▸ DOCUMENT SEGMENT
********************
The course will also evolve to parallel the Army’s operations process in Army Doctrine Publication 5-0, The Operations Process—particularly intelligence preparation of the battlefield and course of action development—and will once again take place at the 40th Infantry Division headquarters in the Los Angeles metro area. Planners will first learn the larger strategic context of why the urban fight has been unavoidable and why large US formations need to get better at planning, executing, and sustaining operations in this uniquely complex environment. Then students will learn the many facets of the dense urban environment (including complex infrastructure, subterranean terrain, and the presence of civilians). The highlight of the course will be a deep dive into operational approaches and warfighting function capabilities, tactics, and techniques that the planners can use to overcome the urban challenge. The course will continue to include practical exercises like the visit to the National Training Center’s Razish training area, as well as the terrain walks through (or helicopter flight over) Los Angeles and its port complex and a culminating planning exercise.
********************
▸ DATASET
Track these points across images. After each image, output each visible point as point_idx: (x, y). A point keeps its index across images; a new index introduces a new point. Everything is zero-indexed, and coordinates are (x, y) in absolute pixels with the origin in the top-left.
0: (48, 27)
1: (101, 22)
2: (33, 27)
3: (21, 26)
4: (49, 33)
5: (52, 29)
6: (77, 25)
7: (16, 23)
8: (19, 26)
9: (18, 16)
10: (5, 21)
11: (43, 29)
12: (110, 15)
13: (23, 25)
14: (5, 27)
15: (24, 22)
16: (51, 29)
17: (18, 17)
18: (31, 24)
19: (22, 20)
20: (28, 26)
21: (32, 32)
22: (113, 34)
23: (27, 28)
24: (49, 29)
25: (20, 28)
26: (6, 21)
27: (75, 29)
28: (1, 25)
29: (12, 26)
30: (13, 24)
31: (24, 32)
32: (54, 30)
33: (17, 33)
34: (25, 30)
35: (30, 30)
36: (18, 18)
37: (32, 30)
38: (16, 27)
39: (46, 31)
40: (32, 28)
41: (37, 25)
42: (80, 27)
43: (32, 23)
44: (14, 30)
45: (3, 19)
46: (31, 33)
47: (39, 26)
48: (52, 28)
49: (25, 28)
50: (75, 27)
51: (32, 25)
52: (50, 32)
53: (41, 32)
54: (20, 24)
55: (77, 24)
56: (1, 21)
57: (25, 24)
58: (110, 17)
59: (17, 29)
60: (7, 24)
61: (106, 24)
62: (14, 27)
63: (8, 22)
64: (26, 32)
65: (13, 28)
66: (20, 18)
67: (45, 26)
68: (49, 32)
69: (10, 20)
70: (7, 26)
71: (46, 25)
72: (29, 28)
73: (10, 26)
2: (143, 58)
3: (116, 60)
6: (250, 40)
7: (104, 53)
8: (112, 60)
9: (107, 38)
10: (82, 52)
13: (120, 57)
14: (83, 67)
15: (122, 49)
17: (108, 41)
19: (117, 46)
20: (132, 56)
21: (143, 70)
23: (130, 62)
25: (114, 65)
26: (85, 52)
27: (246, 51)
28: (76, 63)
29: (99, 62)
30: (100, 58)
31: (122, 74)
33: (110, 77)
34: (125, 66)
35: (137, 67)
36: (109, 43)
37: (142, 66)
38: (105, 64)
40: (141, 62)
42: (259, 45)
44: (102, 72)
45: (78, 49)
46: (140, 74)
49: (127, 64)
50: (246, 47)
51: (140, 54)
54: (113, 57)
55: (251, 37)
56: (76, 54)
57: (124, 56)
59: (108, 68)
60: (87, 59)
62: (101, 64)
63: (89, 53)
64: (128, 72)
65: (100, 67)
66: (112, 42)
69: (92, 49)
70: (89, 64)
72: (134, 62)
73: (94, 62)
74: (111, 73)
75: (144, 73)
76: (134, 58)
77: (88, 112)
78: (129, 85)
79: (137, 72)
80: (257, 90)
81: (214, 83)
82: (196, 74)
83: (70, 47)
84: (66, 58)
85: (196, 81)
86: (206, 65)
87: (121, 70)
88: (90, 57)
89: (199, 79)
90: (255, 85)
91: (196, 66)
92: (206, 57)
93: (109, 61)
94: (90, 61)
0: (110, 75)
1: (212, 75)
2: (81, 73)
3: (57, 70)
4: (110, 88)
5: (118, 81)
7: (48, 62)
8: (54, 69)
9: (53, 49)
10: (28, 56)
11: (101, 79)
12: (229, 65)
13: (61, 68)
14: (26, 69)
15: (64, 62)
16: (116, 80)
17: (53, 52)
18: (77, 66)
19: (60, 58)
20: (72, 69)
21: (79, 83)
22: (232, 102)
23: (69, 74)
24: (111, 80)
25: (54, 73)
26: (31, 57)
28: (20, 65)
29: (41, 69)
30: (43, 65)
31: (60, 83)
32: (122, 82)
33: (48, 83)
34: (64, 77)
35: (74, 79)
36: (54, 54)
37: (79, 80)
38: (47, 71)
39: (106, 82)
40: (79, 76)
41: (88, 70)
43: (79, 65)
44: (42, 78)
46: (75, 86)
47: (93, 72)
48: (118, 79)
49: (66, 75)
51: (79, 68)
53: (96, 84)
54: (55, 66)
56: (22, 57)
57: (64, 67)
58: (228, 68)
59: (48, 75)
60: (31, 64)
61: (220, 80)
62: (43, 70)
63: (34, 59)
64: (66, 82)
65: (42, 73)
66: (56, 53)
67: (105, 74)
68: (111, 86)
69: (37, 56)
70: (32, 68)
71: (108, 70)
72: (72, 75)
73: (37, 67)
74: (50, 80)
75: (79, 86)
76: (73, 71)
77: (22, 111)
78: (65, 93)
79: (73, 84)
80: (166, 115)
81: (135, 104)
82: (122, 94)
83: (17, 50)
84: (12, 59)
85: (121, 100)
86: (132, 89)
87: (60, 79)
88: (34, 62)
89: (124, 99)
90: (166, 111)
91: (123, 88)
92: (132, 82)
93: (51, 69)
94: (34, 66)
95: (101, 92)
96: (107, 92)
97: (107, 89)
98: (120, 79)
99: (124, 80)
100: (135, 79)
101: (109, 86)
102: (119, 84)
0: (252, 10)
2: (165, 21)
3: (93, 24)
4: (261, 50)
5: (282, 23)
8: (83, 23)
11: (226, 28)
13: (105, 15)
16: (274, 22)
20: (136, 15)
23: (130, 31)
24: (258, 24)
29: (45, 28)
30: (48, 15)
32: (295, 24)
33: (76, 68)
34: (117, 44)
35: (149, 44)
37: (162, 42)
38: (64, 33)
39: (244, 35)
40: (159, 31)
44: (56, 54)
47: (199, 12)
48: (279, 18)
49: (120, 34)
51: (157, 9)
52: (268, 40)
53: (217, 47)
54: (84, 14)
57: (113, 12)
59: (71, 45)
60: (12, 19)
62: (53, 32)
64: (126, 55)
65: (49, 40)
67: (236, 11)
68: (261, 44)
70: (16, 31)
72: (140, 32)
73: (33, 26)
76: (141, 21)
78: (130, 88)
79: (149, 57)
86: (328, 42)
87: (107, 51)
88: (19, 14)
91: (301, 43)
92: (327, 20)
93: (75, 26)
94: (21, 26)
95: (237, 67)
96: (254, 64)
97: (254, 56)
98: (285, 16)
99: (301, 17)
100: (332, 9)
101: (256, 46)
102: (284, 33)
********************
Please extend the passage on the Army's urban operations planning course, beginning right after its final sentence.

In addition to a revised program of instruction, the 40th Infantry Division staff will continue to improve the Gray Book with urban-specific capabilities, tactics, and techniques with an eye toward seeking feedback from other units. The “Fighting Fortieth” is also looking for others to join the urban warfare community of interest who recognize the high priority of preparing the US Army and its allies for the future of armed conflict—urban warfare. Most importantly, we must continue to garner the support, resources, and prioritization for this endeavor. Urban warfare is the future and we must prepare.
Brigadier General Rob Wooldridge is the deputy commanding general (support) for the 40th Infantry Division, California National Guard. Brigadier General Wooldridge was commissioned as a field artillery officer in 1993, served on active duty for six years, and deployed to Kuwait in support of Operation Iraqi Freedom. He has previously served in multiple leadership positions within the California Army National Guard to include commander of 1st Battalion, 143rd Field Artillery; commander of the 100th Troop Command; and chief of staff for the 40th Infantry Division.
Colonel (CA) John Spencer is chair of urban warfare studies at the Modern War Institute, codirector of MWI’s Urban Warfare Project, and host of the Urban Warfare Project Podcast. He previously served as a fellow with the chief of staff of the Army’s Strategic Studies Group. He served twenty-five years on active duty as an infantry soldier, which included two combat tours in Iraq.
The views expressed are those of the authors and do not reflect the official position of the United States Military Academy, California National Guard, Department of the Army, or Department of Defense.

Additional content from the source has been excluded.